▶ _PROBLEM_
Count the lines in the listing below that contain the string "median", treating uppercase and lowercase as different, and reply with only that number.

▶ _RECORDS FOR THE TASK_
*** Block opens ***

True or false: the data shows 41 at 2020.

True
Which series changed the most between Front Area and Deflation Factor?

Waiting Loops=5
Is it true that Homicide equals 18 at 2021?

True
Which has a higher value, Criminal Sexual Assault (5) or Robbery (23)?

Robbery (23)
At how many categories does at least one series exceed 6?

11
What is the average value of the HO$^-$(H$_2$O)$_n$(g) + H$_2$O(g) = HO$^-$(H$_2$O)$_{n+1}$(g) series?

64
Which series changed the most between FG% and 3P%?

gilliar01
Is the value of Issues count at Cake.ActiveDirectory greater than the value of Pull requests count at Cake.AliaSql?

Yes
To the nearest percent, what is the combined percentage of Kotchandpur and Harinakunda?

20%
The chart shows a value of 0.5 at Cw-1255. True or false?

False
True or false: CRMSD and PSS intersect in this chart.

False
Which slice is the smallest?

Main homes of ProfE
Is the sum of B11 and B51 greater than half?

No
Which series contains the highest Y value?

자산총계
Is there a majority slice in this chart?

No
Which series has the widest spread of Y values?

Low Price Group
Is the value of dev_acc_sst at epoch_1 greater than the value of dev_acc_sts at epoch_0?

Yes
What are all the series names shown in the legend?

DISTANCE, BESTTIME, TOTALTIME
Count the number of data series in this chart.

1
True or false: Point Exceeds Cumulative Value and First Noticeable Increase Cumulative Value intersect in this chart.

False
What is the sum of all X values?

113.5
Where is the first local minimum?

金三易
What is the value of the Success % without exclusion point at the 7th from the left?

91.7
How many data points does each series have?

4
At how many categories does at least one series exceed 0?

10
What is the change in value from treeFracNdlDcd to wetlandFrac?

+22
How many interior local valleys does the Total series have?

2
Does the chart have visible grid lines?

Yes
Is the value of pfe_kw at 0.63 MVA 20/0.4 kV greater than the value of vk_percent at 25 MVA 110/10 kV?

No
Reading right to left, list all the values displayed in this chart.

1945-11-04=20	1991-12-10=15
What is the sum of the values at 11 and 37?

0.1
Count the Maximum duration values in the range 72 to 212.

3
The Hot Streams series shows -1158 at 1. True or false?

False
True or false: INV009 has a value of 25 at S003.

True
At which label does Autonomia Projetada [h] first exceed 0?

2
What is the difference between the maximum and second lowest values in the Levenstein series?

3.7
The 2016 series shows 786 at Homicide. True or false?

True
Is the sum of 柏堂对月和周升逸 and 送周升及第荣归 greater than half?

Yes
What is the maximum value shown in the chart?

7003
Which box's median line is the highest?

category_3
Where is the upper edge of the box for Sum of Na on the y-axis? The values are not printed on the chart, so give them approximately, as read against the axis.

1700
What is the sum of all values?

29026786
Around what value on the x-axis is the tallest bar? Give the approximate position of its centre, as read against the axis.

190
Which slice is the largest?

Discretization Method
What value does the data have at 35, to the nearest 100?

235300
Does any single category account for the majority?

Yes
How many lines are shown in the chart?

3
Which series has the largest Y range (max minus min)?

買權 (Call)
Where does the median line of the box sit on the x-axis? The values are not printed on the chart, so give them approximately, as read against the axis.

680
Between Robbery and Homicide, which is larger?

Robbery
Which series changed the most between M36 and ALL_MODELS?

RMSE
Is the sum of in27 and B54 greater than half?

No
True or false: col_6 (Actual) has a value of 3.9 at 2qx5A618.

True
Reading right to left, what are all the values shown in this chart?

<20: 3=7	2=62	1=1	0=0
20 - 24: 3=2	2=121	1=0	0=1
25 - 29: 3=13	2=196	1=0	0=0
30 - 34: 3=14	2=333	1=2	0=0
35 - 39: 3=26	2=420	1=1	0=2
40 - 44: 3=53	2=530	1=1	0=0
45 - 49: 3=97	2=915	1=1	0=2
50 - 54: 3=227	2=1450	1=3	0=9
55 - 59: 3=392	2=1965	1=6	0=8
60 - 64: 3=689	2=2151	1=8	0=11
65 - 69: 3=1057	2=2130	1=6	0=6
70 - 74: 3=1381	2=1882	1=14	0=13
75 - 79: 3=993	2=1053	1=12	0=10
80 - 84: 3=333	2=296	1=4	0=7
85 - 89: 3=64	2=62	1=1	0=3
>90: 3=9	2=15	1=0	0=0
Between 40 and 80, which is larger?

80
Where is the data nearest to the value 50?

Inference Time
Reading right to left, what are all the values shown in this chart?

*** Block closes ***

▶ _RESPONSE BOX_
2